I shut the door and leaned against it.
My mother had not called me. Had not texted to ask if I was home safely. Had not apologized for volunteering my life away. She had gone straight to the police, as if refusal itself were proof of madness.
That was the moment it stopped being about babysitting.
At 8:15 my phone rang again. Aunt Lenore.
I looked at the screen until it almost stopped, then answered because Lenore was the kind of woman who would keep calling until silence became a project. She lived in Lafayette, wore bright lipstick, and delivered opinions the way other people delivered casseroles: often, heavily, and with the expectation that you would be grateful.
“Martha, baby, what on earth happened?” she asked, already breathless with secondhand emotion. “Your mama called me crying at midnight.”
I stared at the wall over my kitchen table where a framed print of blue irises hung slightly crooked.
“She called the police on me.”
A beat. “Well, she said you left upset and wouldn’t answer.”
“I left because Dad informed me I’d be helping raise Colette’s third child, and Colette told me babysitting might finally give my life some purpose.”
Lenore sighed like I was making her work too hard. “You know how Colette talks.”
“Yes,” I said. “That’s part of the problem.”
“Martha, she’s pregnant.
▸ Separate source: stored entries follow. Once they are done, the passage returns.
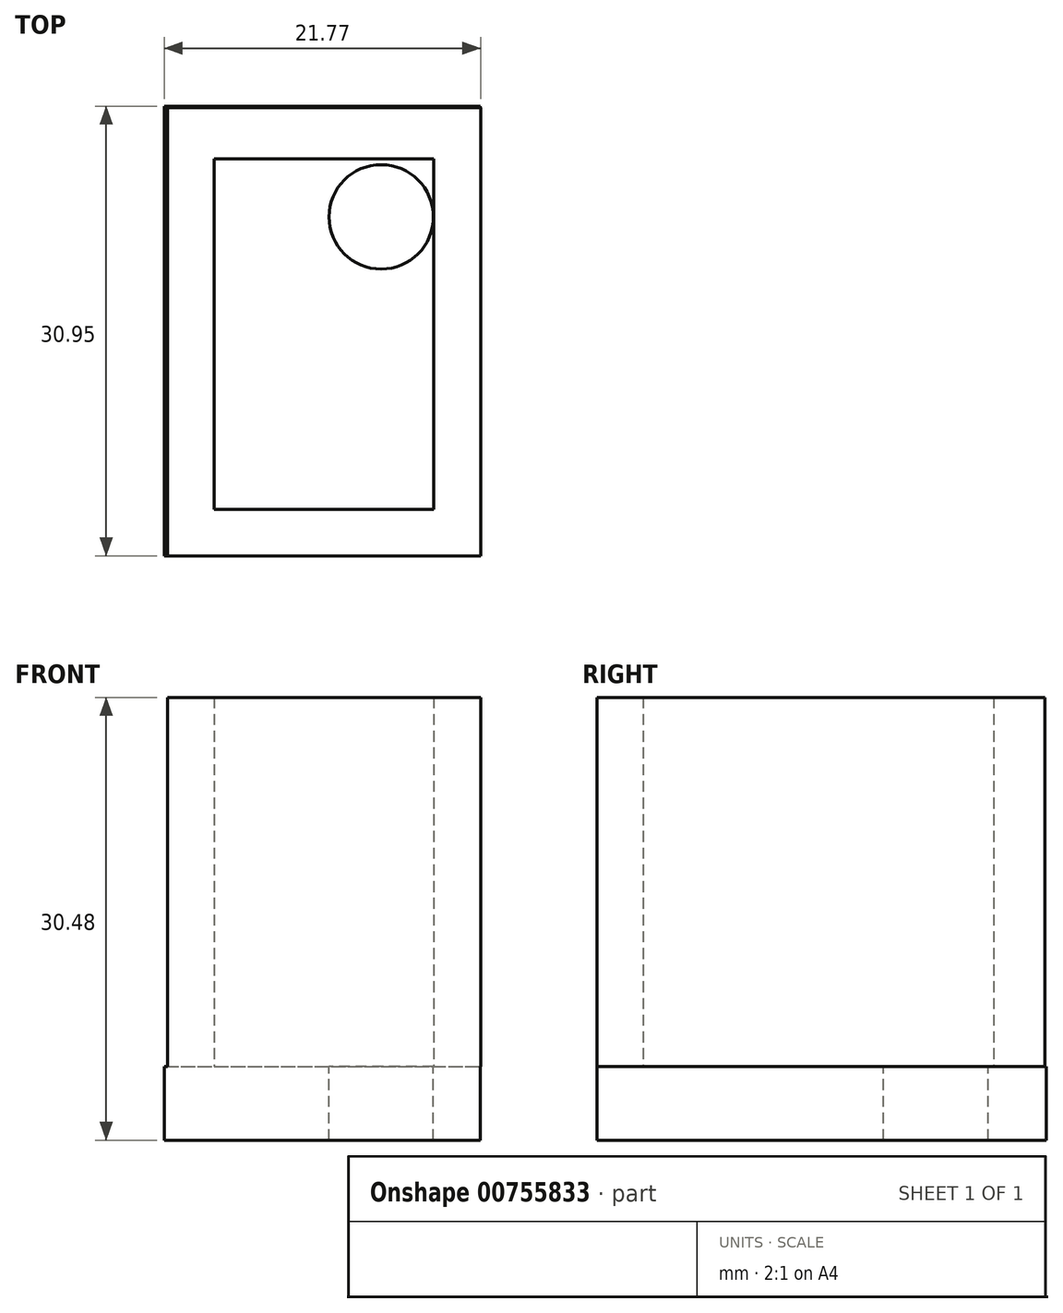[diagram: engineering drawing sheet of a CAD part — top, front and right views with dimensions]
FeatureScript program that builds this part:
annotation { "Feature Type Name" : "Feature", "Feature Type Description" : "" }
export const myFeature = defineFeature(function(context is Context, id is Id, definition is map)
    precondition{}
    {
        {
            var Q0;
            Q0=qCreatedBy(makeId("Top.planeOp"),FACE);
            var sketch = newSketch(context, id + "F0", { "sketchPlane" : qUnion([Q0])});
            skLineSegment(sketch, "E0.bottom", {"start": v(-14.18, -12.73) * mm, "end": v(0.93, -12.73) * mm});
            skLineSegment(sketch, "E0.top", {"start": v(-14.18, 11.4) * mm, "end": v(0.93, 11.4) * mm});
            skLineSegment(sketch, "E0.left", {"start": v(-14.18, -12.73) * mm, "end": v(-14.18, 11.4) * mm});
            skLineSegment(sketch, "E0.right", {"start": v(0.93, -12.73) * mm, "end": v(0.93, 11.4) * mm});
            skLineSegment(sketch, "E1.bottom", {"start": v(-17.4, 14.9) * mm, "end": v(4.15, 14.9) * mm});
            skLineSegment(sketch, "E1.top", {"start": v(-17.4, -15.93) * mm, "end": v(4.15, -15.93) * mm});
            skLineSegment(sketch, "E1.left", {"start": v(-17.4, 14.9) * mm, "end": v(-17.4, -15.93) * mm});
            skLineSegment(sketch, "E1.right", {"start": v(4.15, 14.9) * mm, "end": v(4.15, -15.93) * mm});
            skSolve(sketch);
        }
        {
            var Q0;
            Q0=makeQuery(id+"F0.imprint","IMPRINT",FACE,{"disambiguationData":[TD([[makeQuery(id+"F0.imprint","IMPRINT",EDGE,{"derivedFrom":sQuery(id+"F0.wireOp",EDGE,"E0.bottom")}),-1.0]])]});
            extrude(context, id + "F1", {"entities" : qUnion([Q0]), "depth" : 25.4 * mm, "offsetDistance" : 25.4 * mm});
        }
        {
            var Q0;
            Q0=qCreatedBy(makeId("Top.planeOp"),FACE);
            var sketch = newSketch(context, id + "F2", { "sketchPlane" : qUnion([Q0])});
            skLineSegment(sketch, "E2.bottom", {"start": v(-17.62, 15.02) * mm, "end": v(4.12, 15.02) * mm});
            skLineSegment(sketch, "E2.top", {"start": v(-17.62, -15.93) * mm, "end": v(4.12, -15.93) * mm});
            skLineSegment(sketch, "E2.left", {"start": v(-17.62, 15.02) * mm, "end": v(-17.62, -15.93) * mm});
            skLineSegment(sketch, "E2.right", {"start": v(4.12, 15.02) * mm, "end": v(4.12, -15.93) * mm});
            skCircle(sketch, "E3", {"center": v(-2.7, 7.4) * mm, "radius": 3.6 * mm});
            skSolve(sketch);
        }
        {
            var Q0;
            Q0=makeQuery(id+"F2.imprint","IMPRINT",FACE,{"disambiguationData":[TD([[makeQuery(id+"F2.imprint","IMPRINT",EDGE,{"derivedFrom":sQuery(id+"F2.wireOp",EDGE,"E2.bottom")}),-1.0]])]});
            extrude(context, id + "F3", {"entities" : qUnion([Q0]), "operationType" : NewBodyOperationType.ADD, "oppositeDirection" : true, "depth" : 5.08 * mm, "offsetDistance" : 25.4 * mm});
        }
    });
She’s emotional.”
I laughed once, short and empty. “Interesting how pregnancy keeps excusing cruelty in this family.”
That sharpened her tone. “Now don’t do that. Your mama says you’re overreacting because you’re sensitive about being unmarried.”
There it was. The real script. Not concern. Correction.
For a second I could smell my childhood kitchen, the burned sugar scent of pecans in a pie, the waxy tang of furniture polish, my mother telling me at nineteen that I was too serious for men, at twenty-six that my standards were too high, at thirty-two that maybe God had simply called me to service instead of family. Always a diagnosis. Never a daughter.